◆ **Data records**:
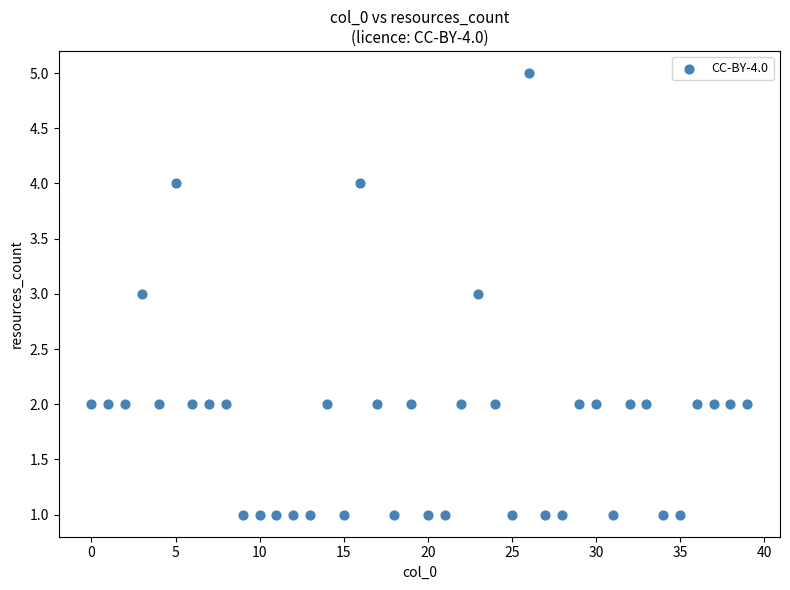

What is the range of Y values (max minus min)?

4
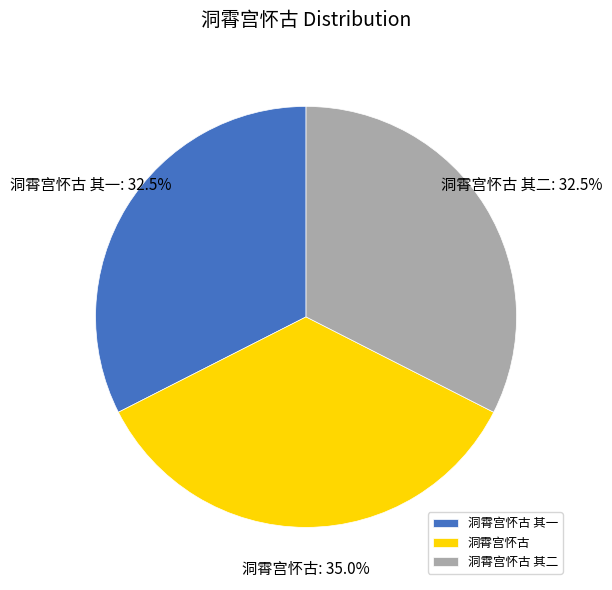

To the nearest percent, what percentage of the pie is 洞霄宫怀古?

35%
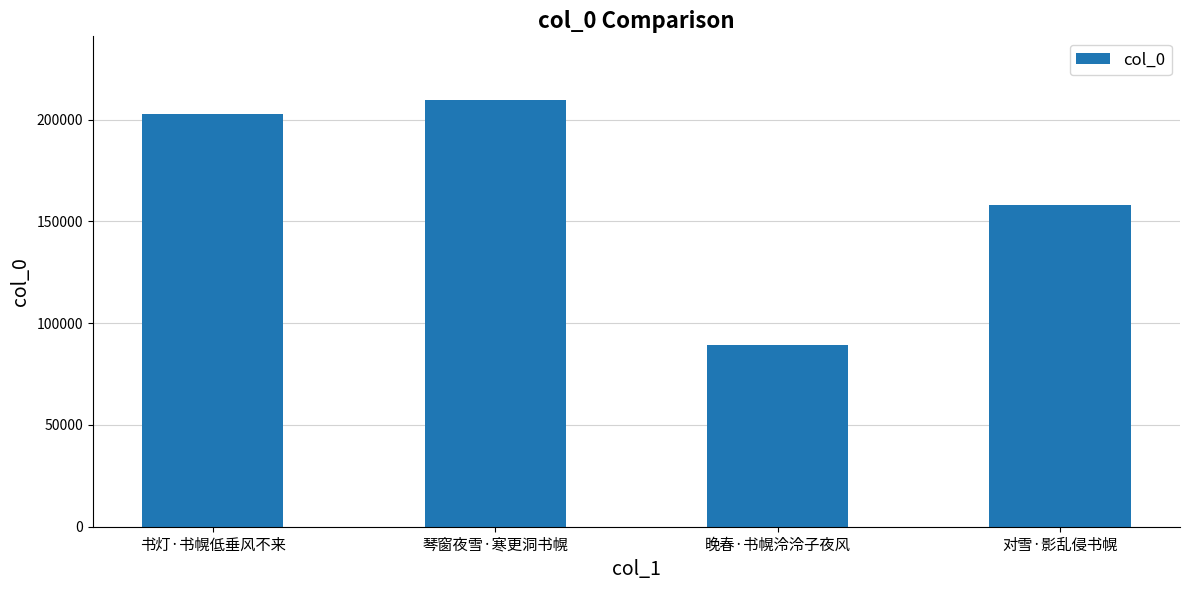

Rank the categories by value from lowest to highest.

晚春·书幌泠泠子夜风, 对雪·影乱侵书幌, 书灯·书幌低垂风不来, 琴窗夜雪·寒更洞书幌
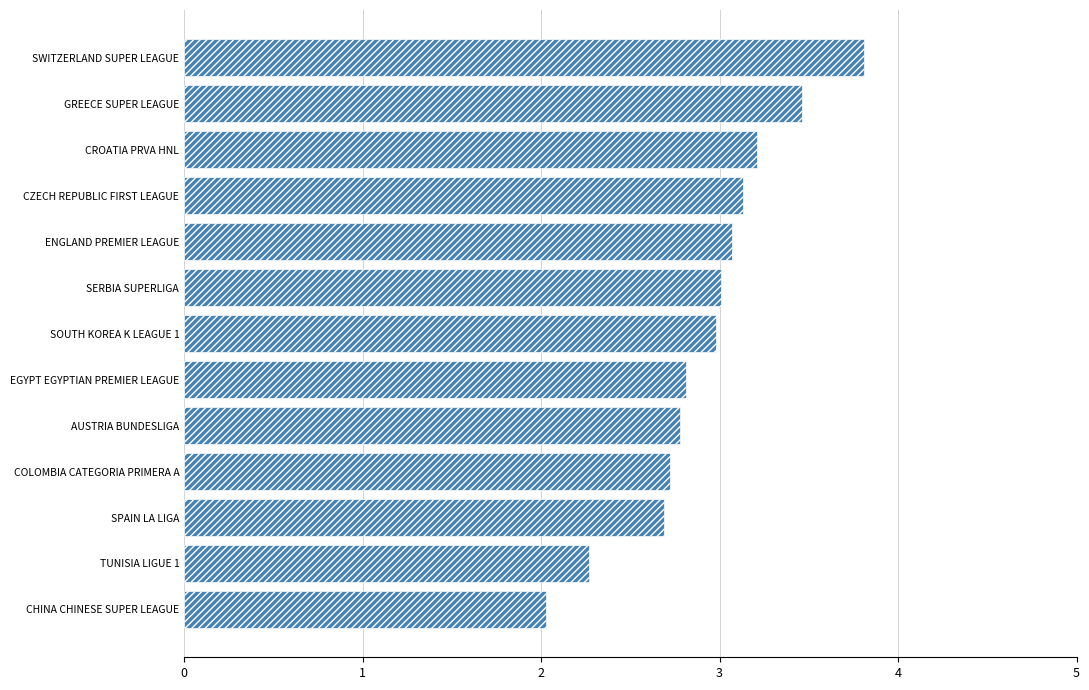

What is the average value?

2.9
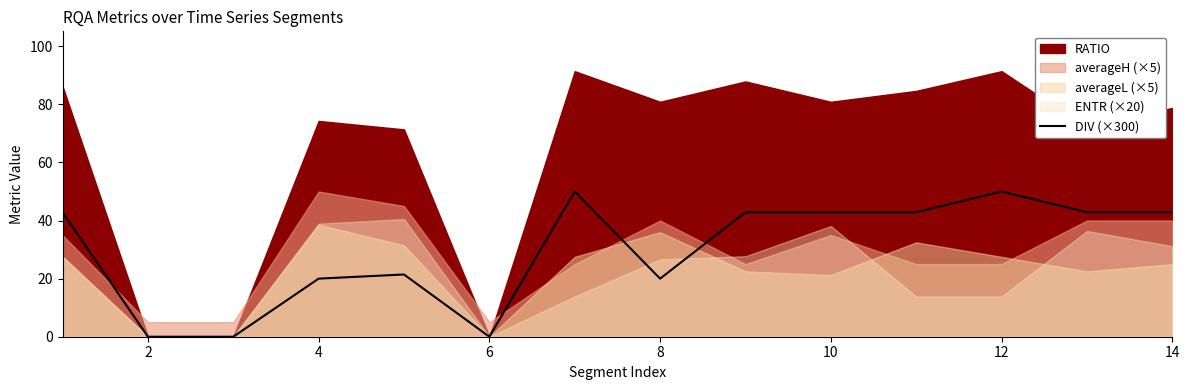

Is it true that DIV (×300) equals 42.9 at 10?

True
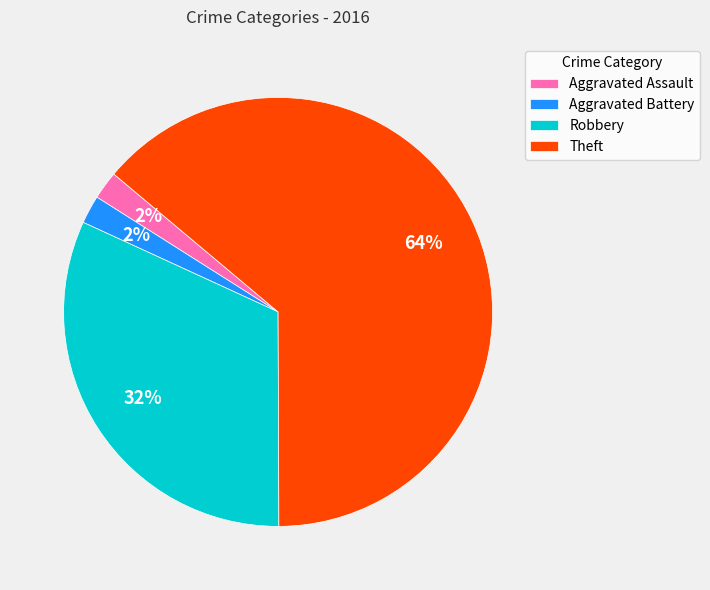

Count the number of slices in the pie.

4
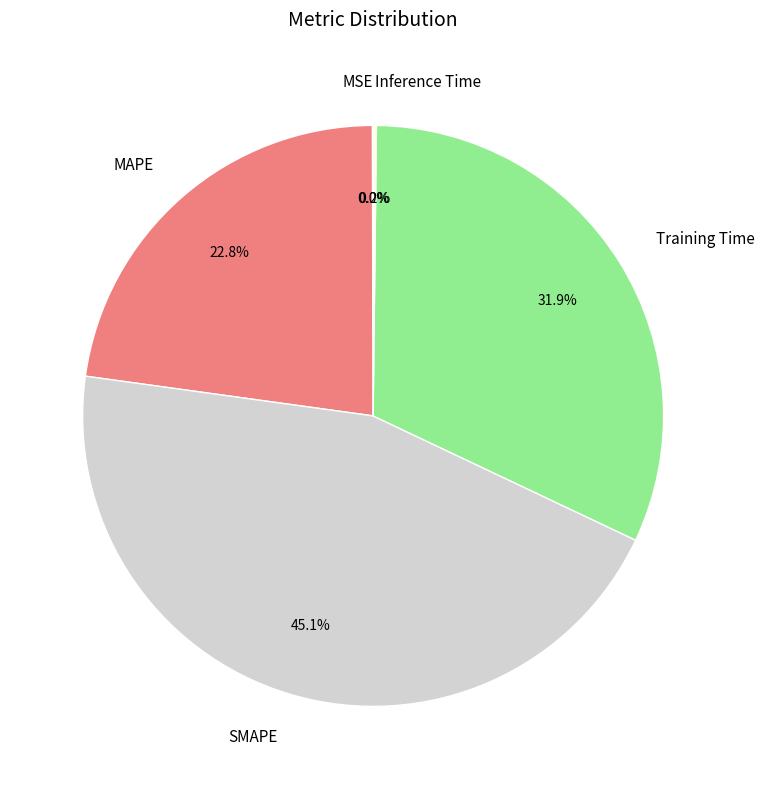

Does SMAPE represent more than half of the total?

No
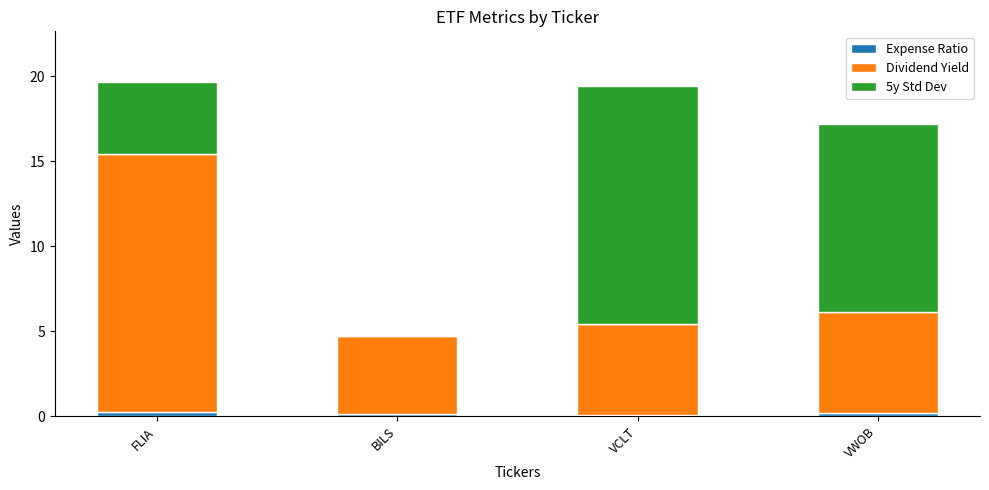

True or false: 5y Std Dev has a value of 0.0 at BILS.

True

◆ **Task description**: Rewrite everything from the line containing "Count the number of slices in the pie." down to the end of the material, replacing "slices" with "wedges" and changing nothing else. Leave the pictures out.

◆ **Task result**:
Count the number of wedges in the pie.

4

Does SMAPE represent more than half of the total?

No

True or false: 5y Std Dev has a value of 0.0 at BILS.

True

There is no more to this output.